# Questions about TivoWeb and TivoWebPlus



## JHCOLVI (Aug 18, 2003)

1. Will TivoWeb and/or TivoWebPlus work with any Tivos and not just TivoDirects?

2. If the answer to the above question is No it only works with TivoDirects, is the anything that does the same thing with Standalone Series 2 Tivos?

3. I thought TivoWeb and TivoWebPlus invloved FTPing to your Tivo. I have a Standalone Series 2 Tivo that is wirelessly connected to my PC and I use TivoToGo now, can I FTP to my Tivo using this PC?

4. Last question, if I can use TivoWebPlus, is there instructions on how I can load it into my Tivo wirelessly?


----------



## BTUx9 (Nov 13, 2003)

1+2) TivoWeb/TWP works on both DirecTivos and Standalone units
3+4) they can't be run on the tivo unless it is hacked... at that point things like ftp will be available


----------



## JHCOLVI (Aug 18, 2003)

What do you mean by hacked and what do I need to do to hack my Tivo? I have already upgraded my Tivos to a bigger hard drive, if that is hacking.


----------



## stevecon (Apr 29, 2005)

Check out the TiVo Underground area of this forum. There's a thread http://www.tivocommunity.com/tivo-vb/showthread.php?t=265929 called "Hacking your series 2 ..."

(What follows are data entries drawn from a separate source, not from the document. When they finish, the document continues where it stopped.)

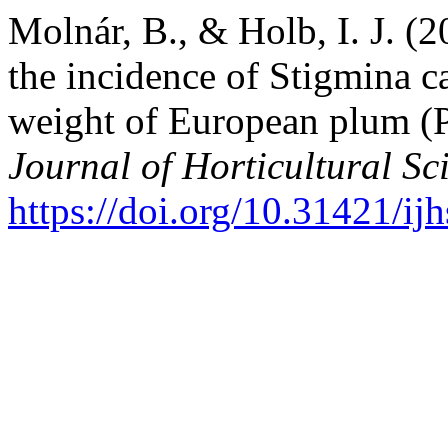
Molnár, B., & Holb, I. J. (2
the incidence of Stigmina ca
weight of European plum (
Journal of Horticultural Sc
https://doi.org/10.31421/i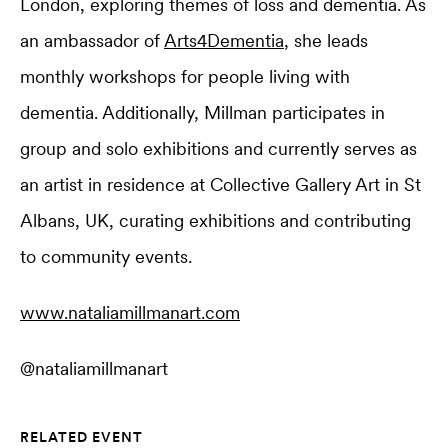
London, exploring themes of loss and dementia. As
an ambassador of
Arts4Dementia
, she leads
monthly workshops for people living with
dementia. Additionally, Millman participates in
group and solo exhibitions and currently serves as
an artist in residence at Collective Gallery Art in St
Albans, UK, curating exhibitions and contributing
to community events.
www.nataliamillmanart.com
@nataliamillmanart
RELATED EVENT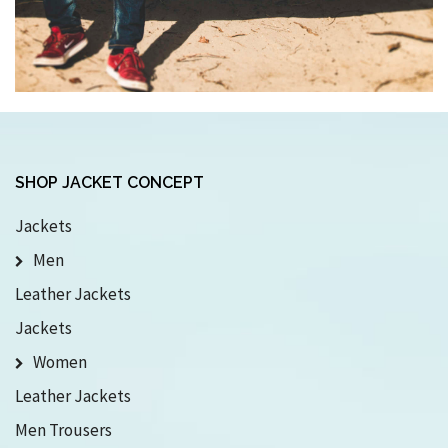
SHOP JACKET CONCEPT
Jackets
Men
Leather Jackets
Jackets
Women
Leather Jackets
Men Trousers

Everything you want to know - and more.


----------



## JHCOLVI (Aug 18, 2003)

Steve,
I looked at the Zipper from your link, but it did not say it would work on Standalone Series 2 Tivo, just TivoDirect. Is there something like the Zipper that will work on Standalone Series 2 Tivos?


----------



## stevecon (Apr 29, 2005)

Oh - I'm sorry. I had a brain cramp. I thought I had seen / read that it did work with SA - but like you pointed out - the Zipper page says it works on DirecTivos. Sorry for the confusion. It is hackable, but I have only DirecTivos and can't offer you any more help. I'm sure that others have done it - searching for the info & failing that - reposting your question should get the results you're looking for.


----------



## ForrestB (Apr 8, 2004)

Check here for TivoWeb info TWP


----------



## ciper (Nov 4, 2004)

Forrestb: That page is super old. TivoWebPlus 2 is already out


----------



## JWThiers (Apr 13, 2005)

But ALL add on modules may not work yet. Hackman just got an update that supports 2.0 within the last few days. Having said that, Even without Hackman TWP 2.0 worked fine. With Hackman working again, all will be good once I install it and get this 6.2a installed and everything working again.


----------



## ciper (Nov 4, 2004)

JWTheirs is right. The most common used modules are built in. I was able to modify the stealthdave ftp extraction module to work properly.


----------